5th Grade Southeast Region Facts & Opinions

Fifth graders at Trevvett Elementary have been learning about the southeast region of the United States in Social Studies and facts and opinions in Reading (SOL5.6i). Today, students in Ms. Brown’s class created an interactive webpage with facts and opinions about a southeastern state. We used a fantastic new site called Wick that teaches coding in a simple but powerful way. First, the students chose a state in the southeast region to research. As they gathered information, I instructed them to download a map of their state to use in their project. Next, we went to Wick and clicked “Launch Editor.” We uploaded our map, used the drawing tools to create a character, and added two buttons for “Fact” and “Opinion.” To make a button in Wick, we selected the shape(s) and chose the “button” tool. We also grouped our character together (by dragging across all the parts) and turned it into a button. One of the most powerful features of Wick is the ability to give each button its own timeline that can be triggered with code. So we added new frames to our character’s timeline (by clicking it twice and clicking the + in the timeline) and added a stop(); code to each frame using the Javascript “JS” button. Without the stop code, the timeline would play and loop automatically, which is great for animation, but not for our activity. We typed an opinion about our state in one frame and a fact about our state in the other frame. Then went back to the main page and added code to each button to go to the correct frame. For example, our code on the “Opinion” button would go to the 2nd frame of the character’s timeline:

function mouseDown() {

You can see that it is real JavaScript, but the students don’t have to type it all. They click the code snippets from the left panel, and it fills in automatically. Finally, the students checked their code by pressing the “Run” button. If everything worked, we exported it as an HTML file. You can see all their webpages here.

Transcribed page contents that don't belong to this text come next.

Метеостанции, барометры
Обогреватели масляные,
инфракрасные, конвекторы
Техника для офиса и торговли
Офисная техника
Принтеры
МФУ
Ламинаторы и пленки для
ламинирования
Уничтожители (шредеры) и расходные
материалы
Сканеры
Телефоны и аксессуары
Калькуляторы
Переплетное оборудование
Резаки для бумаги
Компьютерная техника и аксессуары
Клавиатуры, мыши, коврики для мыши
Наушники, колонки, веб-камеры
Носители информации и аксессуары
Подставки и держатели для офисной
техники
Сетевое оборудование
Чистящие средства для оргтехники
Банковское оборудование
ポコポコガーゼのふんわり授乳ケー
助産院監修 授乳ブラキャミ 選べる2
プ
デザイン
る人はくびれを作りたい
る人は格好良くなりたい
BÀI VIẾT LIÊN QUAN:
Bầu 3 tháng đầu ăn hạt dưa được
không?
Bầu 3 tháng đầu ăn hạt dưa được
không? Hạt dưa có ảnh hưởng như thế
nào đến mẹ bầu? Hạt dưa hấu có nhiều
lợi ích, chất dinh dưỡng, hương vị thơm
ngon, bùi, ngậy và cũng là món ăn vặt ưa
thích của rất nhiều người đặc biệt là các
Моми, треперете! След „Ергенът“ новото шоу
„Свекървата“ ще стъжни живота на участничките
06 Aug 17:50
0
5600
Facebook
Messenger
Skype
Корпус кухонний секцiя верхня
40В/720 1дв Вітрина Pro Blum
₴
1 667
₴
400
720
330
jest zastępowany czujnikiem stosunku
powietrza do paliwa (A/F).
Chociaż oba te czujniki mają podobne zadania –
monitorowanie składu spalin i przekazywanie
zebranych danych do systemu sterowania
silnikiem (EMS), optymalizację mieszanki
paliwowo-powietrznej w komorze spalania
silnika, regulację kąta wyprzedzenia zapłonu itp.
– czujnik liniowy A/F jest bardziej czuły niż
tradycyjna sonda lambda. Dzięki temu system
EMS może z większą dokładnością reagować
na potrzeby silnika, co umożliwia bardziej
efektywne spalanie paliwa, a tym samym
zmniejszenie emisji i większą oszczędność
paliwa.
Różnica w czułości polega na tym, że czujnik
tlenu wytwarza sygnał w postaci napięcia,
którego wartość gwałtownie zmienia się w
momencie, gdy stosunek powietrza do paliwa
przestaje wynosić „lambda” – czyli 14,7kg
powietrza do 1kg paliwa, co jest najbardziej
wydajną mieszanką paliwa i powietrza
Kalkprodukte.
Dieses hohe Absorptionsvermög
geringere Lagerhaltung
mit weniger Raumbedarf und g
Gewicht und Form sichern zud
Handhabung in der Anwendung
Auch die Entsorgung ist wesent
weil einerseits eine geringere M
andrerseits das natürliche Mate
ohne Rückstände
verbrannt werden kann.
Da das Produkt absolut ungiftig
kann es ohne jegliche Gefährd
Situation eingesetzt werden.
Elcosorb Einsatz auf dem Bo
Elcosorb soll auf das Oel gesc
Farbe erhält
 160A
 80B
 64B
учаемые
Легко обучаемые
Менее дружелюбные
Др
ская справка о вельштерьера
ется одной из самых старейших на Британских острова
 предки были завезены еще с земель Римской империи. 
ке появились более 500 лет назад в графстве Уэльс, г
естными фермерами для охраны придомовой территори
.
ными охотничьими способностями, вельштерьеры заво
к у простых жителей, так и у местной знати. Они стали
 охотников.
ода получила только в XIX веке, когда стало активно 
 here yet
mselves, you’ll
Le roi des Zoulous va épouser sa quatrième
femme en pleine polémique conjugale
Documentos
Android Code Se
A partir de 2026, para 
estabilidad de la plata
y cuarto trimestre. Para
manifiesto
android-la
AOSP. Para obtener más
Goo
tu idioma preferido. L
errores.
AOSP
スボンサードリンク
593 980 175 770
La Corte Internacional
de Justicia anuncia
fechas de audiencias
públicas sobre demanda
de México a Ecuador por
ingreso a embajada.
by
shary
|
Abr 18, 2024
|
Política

1st Grade Jamestown Comics

First graders at Trevvett Elementary have been learning about Jamestown in History (SOL 1.1c, 1.2a, 1.3abc). This is a new SOL for first grade (it is also taught in 4th grade), so many teachers are eager for new ideas. Today, I showed Ms. Burnett’s class how to use StoryboardThat to create Jamestown comics. We visited the site and clicked the “Create” button. The default comic has three panels, which was perfect since the students need to know three important people from Jamestown: Powhatan, Pocahontas, and Christopher Newport. First, we clicked Scenes > US History to find backgrounds relating to Jamestown. After the students added the scenes to each frame, they clicked Characters > 1600s to 1800s and added people who looked like Jamestown colonists and Powhatan Indians. Then we clicked Textables to add speech bubbles to each person. First graders are learning how to write complete sentences with capitals, punctuation, and correct spelling (1.13), so we practiced those skills as we typed in the speech bubbles. I encouraged the students to include facts about Jamestown in their sentences. Finally, we published our comics and shared the links on Schoology. You can see some examples here. (UPDATE: In Math, 1st graders are are learning about place value, so we did a similar Jamestown comic with another class, but this time the characters talked about place value).